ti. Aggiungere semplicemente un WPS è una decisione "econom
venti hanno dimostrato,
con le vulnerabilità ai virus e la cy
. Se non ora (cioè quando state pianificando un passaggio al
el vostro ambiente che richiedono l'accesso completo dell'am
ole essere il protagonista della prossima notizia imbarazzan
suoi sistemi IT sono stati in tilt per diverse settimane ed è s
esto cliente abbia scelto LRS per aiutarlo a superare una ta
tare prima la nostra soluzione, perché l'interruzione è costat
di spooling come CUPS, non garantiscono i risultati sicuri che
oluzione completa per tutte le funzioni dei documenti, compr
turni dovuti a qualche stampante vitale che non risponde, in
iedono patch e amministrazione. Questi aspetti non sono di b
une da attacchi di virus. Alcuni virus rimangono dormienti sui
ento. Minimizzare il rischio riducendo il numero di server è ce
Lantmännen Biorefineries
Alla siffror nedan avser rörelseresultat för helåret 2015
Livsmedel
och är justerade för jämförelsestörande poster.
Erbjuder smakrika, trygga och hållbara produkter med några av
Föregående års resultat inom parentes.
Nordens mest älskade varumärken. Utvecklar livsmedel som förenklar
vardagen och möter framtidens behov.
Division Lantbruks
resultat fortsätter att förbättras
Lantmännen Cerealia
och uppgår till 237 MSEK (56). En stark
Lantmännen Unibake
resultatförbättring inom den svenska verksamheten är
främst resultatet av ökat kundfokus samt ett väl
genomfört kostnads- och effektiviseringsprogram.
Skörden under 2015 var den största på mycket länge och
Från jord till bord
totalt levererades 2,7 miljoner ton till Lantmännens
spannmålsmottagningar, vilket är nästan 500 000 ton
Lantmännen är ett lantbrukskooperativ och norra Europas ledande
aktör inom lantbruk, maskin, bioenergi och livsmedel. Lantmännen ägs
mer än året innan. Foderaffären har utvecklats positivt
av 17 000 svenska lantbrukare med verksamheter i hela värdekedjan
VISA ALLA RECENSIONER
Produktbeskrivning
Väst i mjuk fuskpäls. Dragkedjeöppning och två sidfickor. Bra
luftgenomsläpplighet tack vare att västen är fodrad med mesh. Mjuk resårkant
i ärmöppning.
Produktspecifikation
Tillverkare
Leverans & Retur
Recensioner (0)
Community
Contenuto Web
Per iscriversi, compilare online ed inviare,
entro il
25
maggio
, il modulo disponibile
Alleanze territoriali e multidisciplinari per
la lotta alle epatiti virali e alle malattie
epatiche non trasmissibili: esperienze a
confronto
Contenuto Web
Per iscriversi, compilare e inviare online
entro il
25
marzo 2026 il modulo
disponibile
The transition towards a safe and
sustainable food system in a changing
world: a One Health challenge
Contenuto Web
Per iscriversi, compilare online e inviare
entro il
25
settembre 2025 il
########
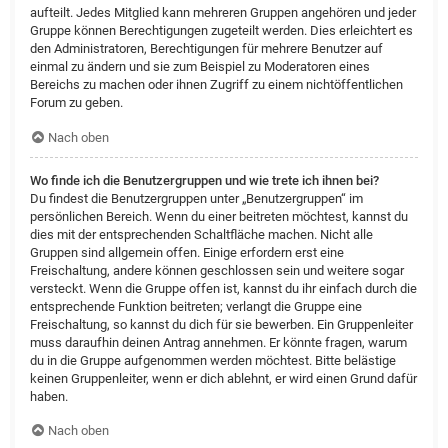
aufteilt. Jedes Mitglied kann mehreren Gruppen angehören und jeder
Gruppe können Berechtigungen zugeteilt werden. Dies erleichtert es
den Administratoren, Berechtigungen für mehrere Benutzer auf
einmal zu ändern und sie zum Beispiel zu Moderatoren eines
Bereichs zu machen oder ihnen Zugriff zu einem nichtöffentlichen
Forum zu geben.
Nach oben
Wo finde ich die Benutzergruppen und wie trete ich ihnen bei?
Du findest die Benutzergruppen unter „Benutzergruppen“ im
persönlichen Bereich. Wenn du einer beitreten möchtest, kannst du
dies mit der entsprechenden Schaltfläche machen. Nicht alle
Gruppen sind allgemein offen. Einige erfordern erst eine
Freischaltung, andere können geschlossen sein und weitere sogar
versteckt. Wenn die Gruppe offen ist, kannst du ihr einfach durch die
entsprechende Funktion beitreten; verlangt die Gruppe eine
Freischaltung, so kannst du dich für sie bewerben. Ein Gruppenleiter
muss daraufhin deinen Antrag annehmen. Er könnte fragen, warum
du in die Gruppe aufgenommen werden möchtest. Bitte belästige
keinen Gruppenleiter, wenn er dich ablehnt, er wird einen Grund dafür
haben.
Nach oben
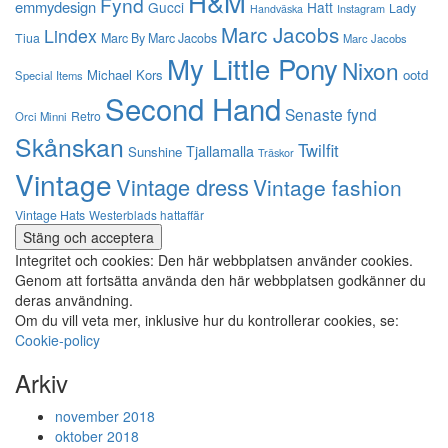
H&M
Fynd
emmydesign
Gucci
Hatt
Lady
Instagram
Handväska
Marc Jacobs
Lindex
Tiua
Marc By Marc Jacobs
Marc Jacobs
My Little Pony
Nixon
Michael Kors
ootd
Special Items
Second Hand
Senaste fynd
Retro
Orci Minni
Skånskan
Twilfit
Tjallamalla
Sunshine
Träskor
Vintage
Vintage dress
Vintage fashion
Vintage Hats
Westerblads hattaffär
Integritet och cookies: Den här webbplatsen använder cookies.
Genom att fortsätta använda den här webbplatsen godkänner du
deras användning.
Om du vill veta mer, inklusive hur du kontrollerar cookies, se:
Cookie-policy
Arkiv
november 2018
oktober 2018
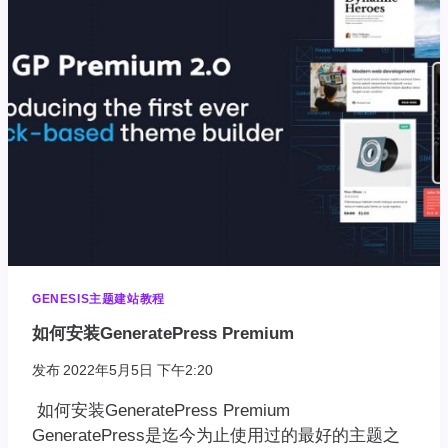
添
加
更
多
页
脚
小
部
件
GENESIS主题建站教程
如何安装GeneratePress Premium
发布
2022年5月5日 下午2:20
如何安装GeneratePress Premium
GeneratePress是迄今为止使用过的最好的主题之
########
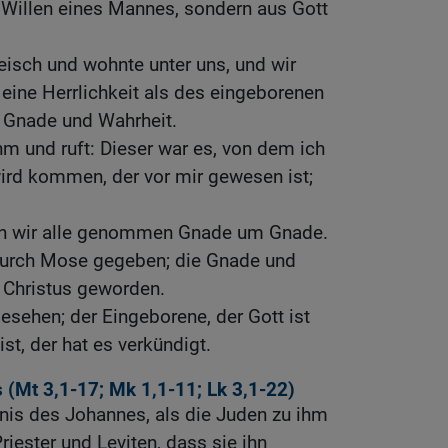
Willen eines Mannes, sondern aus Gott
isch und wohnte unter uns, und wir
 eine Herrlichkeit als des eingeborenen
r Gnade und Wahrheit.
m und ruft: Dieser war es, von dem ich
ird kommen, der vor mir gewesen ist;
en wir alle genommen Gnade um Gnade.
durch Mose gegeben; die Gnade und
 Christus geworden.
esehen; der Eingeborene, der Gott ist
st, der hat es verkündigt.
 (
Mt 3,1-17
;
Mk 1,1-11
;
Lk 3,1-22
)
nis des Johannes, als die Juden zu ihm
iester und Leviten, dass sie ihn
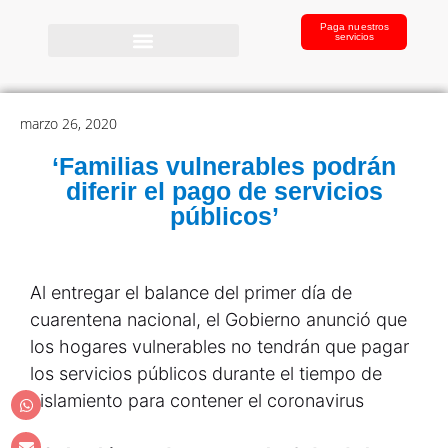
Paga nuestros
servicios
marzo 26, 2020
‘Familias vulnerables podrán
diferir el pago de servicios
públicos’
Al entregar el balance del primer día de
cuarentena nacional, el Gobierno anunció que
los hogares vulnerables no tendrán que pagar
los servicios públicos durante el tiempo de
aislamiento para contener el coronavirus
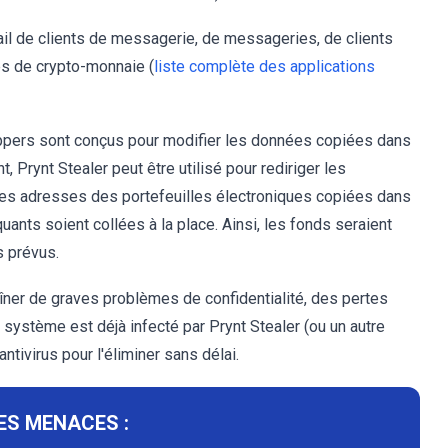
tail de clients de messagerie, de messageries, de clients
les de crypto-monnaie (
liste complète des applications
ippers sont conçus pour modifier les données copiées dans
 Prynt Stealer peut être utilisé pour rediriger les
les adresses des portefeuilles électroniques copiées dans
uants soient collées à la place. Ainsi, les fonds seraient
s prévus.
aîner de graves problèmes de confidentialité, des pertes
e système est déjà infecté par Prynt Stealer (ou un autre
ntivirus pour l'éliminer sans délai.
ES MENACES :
########
# Task instructions:
Copy each line of the records above that carries the word "modulo".

# Output for this exercise:
, il modulo disponibile
marzo 2026 il modulo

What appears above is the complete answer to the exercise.